TEXT -
Assume initial balance is 1000.

Time

T1

T2

Remarks

1

withdraw()

balance=balance-500

 

balance=1000-500

2

 

deposit()

balance=balance+500

balance=1000+500

3

commit(balance)

 

writes balance = 500

4

 

commit(balance)

Writes balance=1500 because when balance was read by T2 it was 1000, and  writes back 1000+500 = 1500. Previous value committed by T1 gets lost/overwritten

Note: This is a classic example of a lost update problem; there can be many other problems such as dirty read, incorrect summary, etc. found in any database literature.

We can overcome this syndrome with the help of the versioning mechanism of the JPA provider. Add a dedicated persistent property to store the version number of the entity into the database with the annotation @Version as shown below.

Listing 5: Entity class with versioning

package org.mano.dto;
 
//... import statements
 
@Entity
//...
public class Account implements Serializable{      
        @Id
        private Long accountNumber;
 
        @Version
        private Integer version;
        
        //...
        //... constructors, getters and setters, toString method
}
 

Listing 6: Optimistic lock enabled

 
public Account deposit(Long accno, Float amount) {
                Account a = entityManager.find(Account.class, accno);
                if (a != null) {
                        entityManager.lock(a, LockModeType.OPTIMISTIC);
                        a.setBalance(a.getBalance() + amount);
                }
                return a;
        }

Now, during any change, the JPA provider checks the version number; if it matches with the version number it obtained previously then changes can be applied otherwise an exception is thrown. Versioning is the basis of the optimistic locking model of JPA.  Optimistic locking is the default model.

Pessimistic Locking

In pessimistic locking, instead of waiting until the commit phase, with blind optimism that no other transaction has intervened and no change in the data item has occurred, a lock is obtained immediately. That is, the objective is to acquire the lock before starting any transaction operation. Thus it leaves no room for transaction failure due to concurrent changes; however, observe that it also leaves no room for parallel execution of transactions. In a sense it violates the principles of concurrency as there can be a lot of unused time left for some other transaction to perform in between lock obtained and lock released. But it has its use in some mission critical situations, where transaction isolation is an absolute necessity. It is also true, in real life that there are very few instances where such pessimism is required. This is one of the primary reasons why optimistic locking is the default model of JPA.

RECORDED INFORMATION -
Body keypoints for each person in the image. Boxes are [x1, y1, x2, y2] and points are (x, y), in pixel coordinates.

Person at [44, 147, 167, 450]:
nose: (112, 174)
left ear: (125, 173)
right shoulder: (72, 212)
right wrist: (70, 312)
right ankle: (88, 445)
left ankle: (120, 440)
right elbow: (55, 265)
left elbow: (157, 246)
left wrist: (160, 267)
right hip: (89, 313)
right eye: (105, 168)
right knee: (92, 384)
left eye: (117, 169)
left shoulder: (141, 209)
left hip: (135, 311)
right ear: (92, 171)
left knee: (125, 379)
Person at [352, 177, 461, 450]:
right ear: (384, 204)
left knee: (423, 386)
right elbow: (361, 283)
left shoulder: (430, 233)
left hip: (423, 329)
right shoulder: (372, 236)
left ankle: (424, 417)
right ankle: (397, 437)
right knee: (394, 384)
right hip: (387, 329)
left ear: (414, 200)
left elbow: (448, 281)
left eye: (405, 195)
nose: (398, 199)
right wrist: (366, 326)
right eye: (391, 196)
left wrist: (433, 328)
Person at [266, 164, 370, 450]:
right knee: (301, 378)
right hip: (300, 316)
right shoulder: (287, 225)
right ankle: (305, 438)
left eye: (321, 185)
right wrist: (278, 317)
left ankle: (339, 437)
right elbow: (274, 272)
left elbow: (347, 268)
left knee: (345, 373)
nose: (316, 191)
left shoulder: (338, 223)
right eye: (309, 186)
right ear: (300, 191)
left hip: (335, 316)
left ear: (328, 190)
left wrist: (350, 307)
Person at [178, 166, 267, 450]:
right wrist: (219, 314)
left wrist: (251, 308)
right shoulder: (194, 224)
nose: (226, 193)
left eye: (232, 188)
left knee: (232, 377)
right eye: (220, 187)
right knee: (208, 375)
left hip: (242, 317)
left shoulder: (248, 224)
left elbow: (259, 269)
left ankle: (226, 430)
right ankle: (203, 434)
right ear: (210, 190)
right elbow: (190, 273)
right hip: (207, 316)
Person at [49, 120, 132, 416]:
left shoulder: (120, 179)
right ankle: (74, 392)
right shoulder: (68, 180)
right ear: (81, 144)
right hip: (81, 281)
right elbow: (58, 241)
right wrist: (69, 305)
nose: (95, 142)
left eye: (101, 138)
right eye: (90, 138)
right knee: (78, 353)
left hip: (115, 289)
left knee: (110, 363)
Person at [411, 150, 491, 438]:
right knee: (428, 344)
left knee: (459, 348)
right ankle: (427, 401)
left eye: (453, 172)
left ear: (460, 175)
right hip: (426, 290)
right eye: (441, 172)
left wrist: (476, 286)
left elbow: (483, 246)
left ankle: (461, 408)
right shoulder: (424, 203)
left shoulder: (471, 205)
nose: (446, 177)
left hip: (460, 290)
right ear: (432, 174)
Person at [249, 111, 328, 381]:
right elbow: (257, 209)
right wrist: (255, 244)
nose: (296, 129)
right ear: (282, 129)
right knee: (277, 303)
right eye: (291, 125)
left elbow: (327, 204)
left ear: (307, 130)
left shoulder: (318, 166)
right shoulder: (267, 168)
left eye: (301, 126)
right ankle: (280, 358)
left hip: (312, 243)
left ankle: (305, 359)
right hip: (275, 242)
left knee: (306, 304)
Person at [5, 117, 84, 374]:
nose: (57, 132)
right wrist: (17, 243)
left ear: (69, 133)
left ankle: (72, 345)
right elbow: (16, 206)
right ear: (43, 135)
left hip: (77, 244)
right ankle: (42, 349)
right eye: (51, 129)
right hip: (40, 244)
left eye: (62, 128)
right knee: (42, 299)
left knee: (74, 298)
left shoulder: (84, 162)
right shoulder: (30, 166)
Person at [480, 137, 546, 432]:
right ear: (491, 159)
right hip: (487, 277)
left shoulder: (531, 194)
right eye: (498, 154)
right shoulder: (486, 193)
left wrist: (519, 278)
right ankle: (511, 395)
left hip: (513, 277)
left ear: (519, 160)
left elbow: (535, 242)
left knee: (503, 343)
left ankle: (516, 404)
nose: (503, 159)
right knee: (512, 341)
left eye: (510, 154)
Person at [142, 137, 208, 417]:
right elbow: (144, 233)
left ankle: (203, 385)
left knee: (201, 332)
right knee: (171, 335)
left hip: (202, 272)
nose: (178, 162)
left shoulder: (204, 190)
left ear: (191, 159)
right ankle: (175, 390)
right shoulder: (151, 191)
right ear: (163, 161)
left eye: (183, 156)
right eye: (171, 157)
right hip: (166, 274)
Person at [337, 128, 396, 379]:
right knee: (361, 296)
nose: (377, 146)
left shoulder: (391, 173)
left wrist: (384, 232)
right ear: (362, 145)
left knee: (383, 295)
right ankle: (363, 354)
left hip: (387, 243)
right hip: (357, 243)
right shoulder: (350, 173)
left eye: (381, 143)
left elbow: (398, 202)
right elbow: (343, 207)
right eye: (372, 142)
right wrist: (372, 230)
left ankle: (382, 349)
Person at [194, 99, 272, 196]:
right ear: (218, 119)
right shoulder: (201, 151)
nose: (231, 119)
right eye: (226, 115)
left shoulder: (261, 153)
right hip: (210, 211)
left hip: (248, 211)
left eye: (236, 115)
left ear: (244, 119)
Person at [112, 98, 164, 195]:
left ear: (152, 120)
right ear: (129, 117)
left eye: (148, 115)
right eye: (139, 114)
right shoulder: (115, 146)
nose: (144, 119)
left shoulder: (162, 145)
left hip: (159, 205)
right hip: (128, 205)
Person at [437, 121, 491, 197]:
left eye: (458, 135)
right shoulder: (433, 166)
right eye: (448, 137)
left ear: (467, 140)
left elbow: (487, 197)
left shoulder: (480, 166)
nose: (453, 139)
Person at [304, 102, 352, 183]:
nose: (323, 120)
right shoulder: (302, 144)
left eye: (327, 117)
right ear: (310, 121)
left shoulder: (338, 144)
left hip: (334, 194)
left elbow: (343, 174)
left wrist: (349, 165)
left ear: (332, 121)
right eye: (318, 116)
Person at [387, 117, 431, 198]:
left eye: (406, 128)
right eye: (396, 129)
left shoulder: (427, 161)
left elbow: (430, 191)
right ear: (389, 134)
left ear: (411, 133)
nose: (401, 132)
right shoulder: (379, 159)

WHAT YOU HAVE TO DO - Can you sum up the text on JPA locking in three sentences?

COMPLETED EXERCISE - When two transactions both read a balance of 1000 and then commit a withdrawal and a deposit, the second commit writes 1500 and overwrites the value committed by the first, which is a classic lost update problem. JPA can prevent this with versioning: the entity gets a persistent property annotated with @Version, and during any change the provider checks the version number and throws an exception if it does not match the one obtained earlier. This versioning is the basis of optimistic locking, the default model, whereas pessimistic locking acquires the lock before any transaction operation starts, which rules out failure from concurrent changes but also parallel execution and suits only mission-critical cases where transaction isolation is essential.